Some are staunchly pro-life.

Like Dr. Richard R. Romanowski, who doesn't care that the medical abortion ends a pregnancy earlier and without surgery.

"You have to look at what you are doing with this prescription," Romanowski said. "You can destroy life with a cyanide pill. Just because it's easy doesn't make it right."

Other doctors, who may believe in a woman's right to choose, will not want to get involved, either because they'd be uncomfortable offering the procedure or because they fear any public exposure or protests.

In a national study of obstetrician-gynecologists who don't perform surgical abortions, nearly 50 percent said they would be willing to provide the new pill once it was approved, according to the Planned Parenthood Federation of America.

Some observers think the percentage might be much lower in Western New York, considered a more conservative community, with its high percentage of Catholics.

Neitlich, from Planned Parenthood, disagreed, citing what she called the local silent majority that's clearly pro-choice and supportive of women's access to quality reproductive health care.

For Neitlich, confidentiality is the key for doctors who might be on the fence.

"I think that, if doctors are comfortable that this will be confidential between them and their patients, then I think that the number here will approach the (50 percent) national figure," she said. "The confidentiality is the caveat."

Romanowski is concerned about the relative ease of the medical procedure. "The fear I have is that because it's a pill -- and not a curette or a suction device -- it will become more widespread."
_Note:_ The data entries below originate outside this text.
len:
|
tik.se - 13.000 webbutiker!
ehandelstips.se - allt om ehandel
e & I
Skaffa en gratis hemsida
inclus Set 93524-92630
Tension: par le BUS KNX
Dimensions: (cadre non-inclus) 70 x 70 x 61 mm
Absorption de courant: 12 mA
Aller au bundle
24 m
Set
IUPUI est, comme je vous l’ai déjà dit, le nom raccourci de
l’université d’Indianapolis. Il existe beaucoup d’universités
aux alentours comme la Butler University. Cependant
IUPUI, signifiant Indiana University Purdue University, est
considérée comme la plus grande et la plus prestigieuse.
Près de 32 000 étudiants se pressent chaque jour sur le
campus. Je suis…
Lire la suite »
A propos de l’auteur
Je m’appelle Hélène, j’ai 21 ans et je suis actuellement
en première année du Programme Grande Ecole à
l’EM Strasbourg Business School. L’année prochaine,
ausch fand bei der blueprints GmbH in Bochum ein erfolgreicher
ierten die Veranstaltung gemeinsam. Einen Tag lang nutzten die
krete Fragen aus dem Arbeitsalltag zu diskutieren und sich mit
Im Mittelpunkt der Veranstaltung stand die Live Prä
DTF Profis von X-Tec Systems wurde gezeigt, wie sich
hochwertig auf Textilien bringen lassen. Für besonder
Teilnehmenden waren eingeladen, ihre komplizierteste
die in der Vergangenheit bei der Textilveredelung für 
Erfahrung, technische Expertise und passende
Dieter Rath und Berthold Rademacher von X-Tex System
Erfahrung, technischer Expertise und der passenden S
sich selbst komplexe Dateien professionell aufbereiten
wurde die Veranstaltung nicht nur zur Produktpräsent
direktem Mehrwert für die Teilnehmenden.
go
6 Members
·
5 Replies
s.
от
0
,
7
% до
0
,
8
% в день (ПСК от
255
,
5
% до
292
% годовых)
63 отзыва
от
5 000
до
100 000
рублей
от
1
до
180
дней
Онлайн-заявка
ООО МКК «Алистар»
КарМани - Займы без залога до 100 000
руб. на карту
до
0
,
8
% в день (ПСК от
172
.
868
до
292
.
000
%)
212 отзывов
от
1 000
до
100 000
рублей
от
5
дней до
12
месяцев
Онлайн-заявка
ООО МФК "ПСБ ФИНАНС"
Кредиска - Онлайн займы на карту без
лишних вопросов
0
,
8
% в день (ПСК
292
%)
Nobody sees mifepristone sounding the death knell for clinics like Buffalo GYN Womenservices, which performs the bulk of the abortions in Western New York.

While the number of abortions nationally has declined steadily in the past few years, the number performed at the Main Street clinic has stayed steady and even increased slightly in the two years since abortion provider Dr. Barnett A. Slepian was murdered, said Melinda DuBois, clinic director.

"I believe the need for surgical abortions will remain as long as there is a need for abortion," Neitlich said. "Women, for a lot of reasons, will choose surgical abortion over mifepristone."

DuBois guessed that only about 25 percent of the women coming to the clinic for an abortion in the first seven weeks of pregnancy would opt for the medical abortion.

"It means at least two visits to the clinic," she said. "It means the person is going to have significant bleeding and cramps. We have to prepare the patient for this."

Neitlich agreed that the number choosing a medical abortion would be small, at least in the beginning. But as it's proven to be more successful, she thinks it will be a more popular option.

So who would opt for mifepristone?

* Women who want to terminate their pregnancy at the earliest possible moment.

Buffalo GYN Womenservices now offers surgical abortions for women who are between 4 1/2 and 20 weeks pregnant. The new procedure would be available any time up to seven weeks.

* Women who fear going to an identified abortion clinic.

* Women who feel that the new method gives them more control over their plight.

But it's not for everyone.

Women preferring the surgical method would include those who want the procedure ended in one step and those with medical problems who would have trouble tolerating the two drugs.

And the pro-life side doesn't care how or when an abortion is done. "Obviously, we abhor it on moral grounds," Gorman said. "It's still the taking of a human life, no matter how early it is."